1. Introduction
Recently, heterogeneous change detection has drawn increased attention. Heterogeneous change detection aims to achieve change detection from images coming from different types of sensors. Its advantages over homogeneous change detection are clear. It not only combines the characteristics of multiple types of data and removes the environmental conditions. Additionally, it provides a timely change analysis, especially in case of disasters. However, many issues related to heterogeneous change detection have not been addressed, such as false alarms. False alarms can lead researchers to misjudge and mispredict the development trends of events. Furthermore, they can cause researchers to waste resources when dealing with change. Therefore, in this paper, we discuss the issue of false alarm suppression in detail.

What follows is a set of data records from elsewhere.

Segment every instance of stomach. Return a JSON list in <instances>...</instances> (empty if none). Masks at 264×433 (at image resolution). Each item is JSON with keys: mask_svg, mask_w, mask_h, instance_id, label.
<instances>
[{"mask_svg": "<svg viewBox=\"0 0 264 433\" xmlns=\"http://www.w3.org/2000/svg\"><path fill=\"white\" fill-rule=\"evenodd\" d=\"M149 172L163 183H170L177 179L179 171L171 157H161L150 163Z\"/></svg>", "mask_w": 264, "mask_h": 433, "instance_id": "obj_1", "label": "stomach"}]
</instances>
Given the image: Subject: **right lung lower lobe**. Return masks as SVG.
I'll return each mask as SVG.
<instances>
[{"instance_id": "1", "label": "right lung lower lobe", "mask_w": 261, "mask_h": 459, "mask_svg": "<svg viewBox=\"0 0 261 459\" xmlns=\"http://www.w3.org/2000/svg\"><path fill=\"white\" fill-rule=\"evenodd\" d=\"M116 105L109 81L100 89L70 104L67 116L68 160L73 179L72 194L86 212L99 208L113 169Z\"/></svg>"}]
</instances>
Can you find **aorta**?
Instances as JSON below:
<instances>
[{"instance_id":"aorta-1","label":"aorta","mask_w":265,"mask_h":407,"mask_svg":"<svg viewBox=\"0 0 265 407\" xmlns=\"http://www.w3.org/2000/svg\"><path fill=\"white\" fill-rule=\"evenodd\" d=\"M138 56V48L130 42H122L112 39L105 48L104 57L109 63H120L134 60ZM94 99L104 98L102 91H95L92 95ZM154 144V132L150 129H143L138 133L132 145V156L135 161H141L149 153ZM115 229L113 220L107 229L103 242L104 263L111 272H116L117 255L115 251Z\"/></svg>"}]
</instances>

Existing heterogeneous change detection methods can be classified from different perspectives. According to the availability of labeled samples, this type of detection can be classified into supervised and unsupervised methods. Since it is difficult to obtain change samples and ground truth maps, unsupervised methods are preferable to supervised ones. According to the processing scale, there are patch-level, pixel-level and subpixel-level methods. Among them, subpixel-level methods are more prominent in improving accuracy [
1]. In [
2], fine spatial but coarse temporal resolution images and coarse spatial but fine temporal images are combined to detect changes by using spectral unmixing to generate the abundance image. According to the principle of the algorithms, there are classification-based, parametric, non-parametric, similarity-based and translation and projection-based methods. Classification-based techniques compare the results of classifying individual images. Parametric techniques use a set of multivariate distributions to model the joint statistics of different imaging modalities, while non-parametric ones do not explicitly assume a specific parametric distribution. The similarity measures are modality-invariant properties. Translation or projection-based methods convert multimodal images onto a common space in which homogeneous change detection methods can be applied [
3].
Among these methods, those based on translation and projection without the presupposition of various conditions have gained the greatest popularity. Non-deep learning methods and deep learning methods are used to realize translation and projection. First, we take a look at the non-deep learning methods. Based on changes in smoothness, a decomposition method was proposed to decompose the post-event image into a regression image of pre-event image and a changed image [
4]. In [
5], heterogeneous change detection was converted into a graph signal processing problem and structural differences were used to detect changes. In [
6], a robust K-nearest neighbor graph was established and an iterative framework was put forward based on a combination of difference map generation and change map calculation. In [
7], a self-expressive property was exploited and difference image was obtained by measuring how much one image conformed to the similarity graph compared to the other image. Furthermore, considering the impact of noise, the fusion of forward and backward difference images was accomplished by statistical modeling in [
8]. In [
9], a new method called INLPG was developed by constructing a graph for the whole image and applying the discrete wavelet transform to fuse difference images. In [
10], a probabilistic graph was constructed and image translation was based on the sparse-constrained image regression model. Next, we investigated deep learning methods. A conditional generative adversarial network was used to transform the heterogeneous synthetic aperture radar (SAR) and optical images into the same space to form the difference image [
11]. In [
12], CycleGAN was adopted to translate the pre-event SAR image into an optical image, and the difference image was obtained by comparing the translated optical image with the post-event optical image. In [
13], a self-supervised detection method was developed based on pseudo-training from affinity matrices and four kinds of regression methods, namely, Gaussian process regression, support vector regression, random forest regression, and homogeneous pixel transformation. In [
14], two new convolutional neural networks were constructed with a loss function based on the affinity priors to mitigate the impact of change pixels on the learning objective. In [
15], a graph fusion framework for change detection was proposed on the condition of smoothness priors. In [
16], an end-to-end framework of a graph convolutional network was constructed to increase localization accuracy in the vertex domain by exploiting intra-modality and cross-modality information.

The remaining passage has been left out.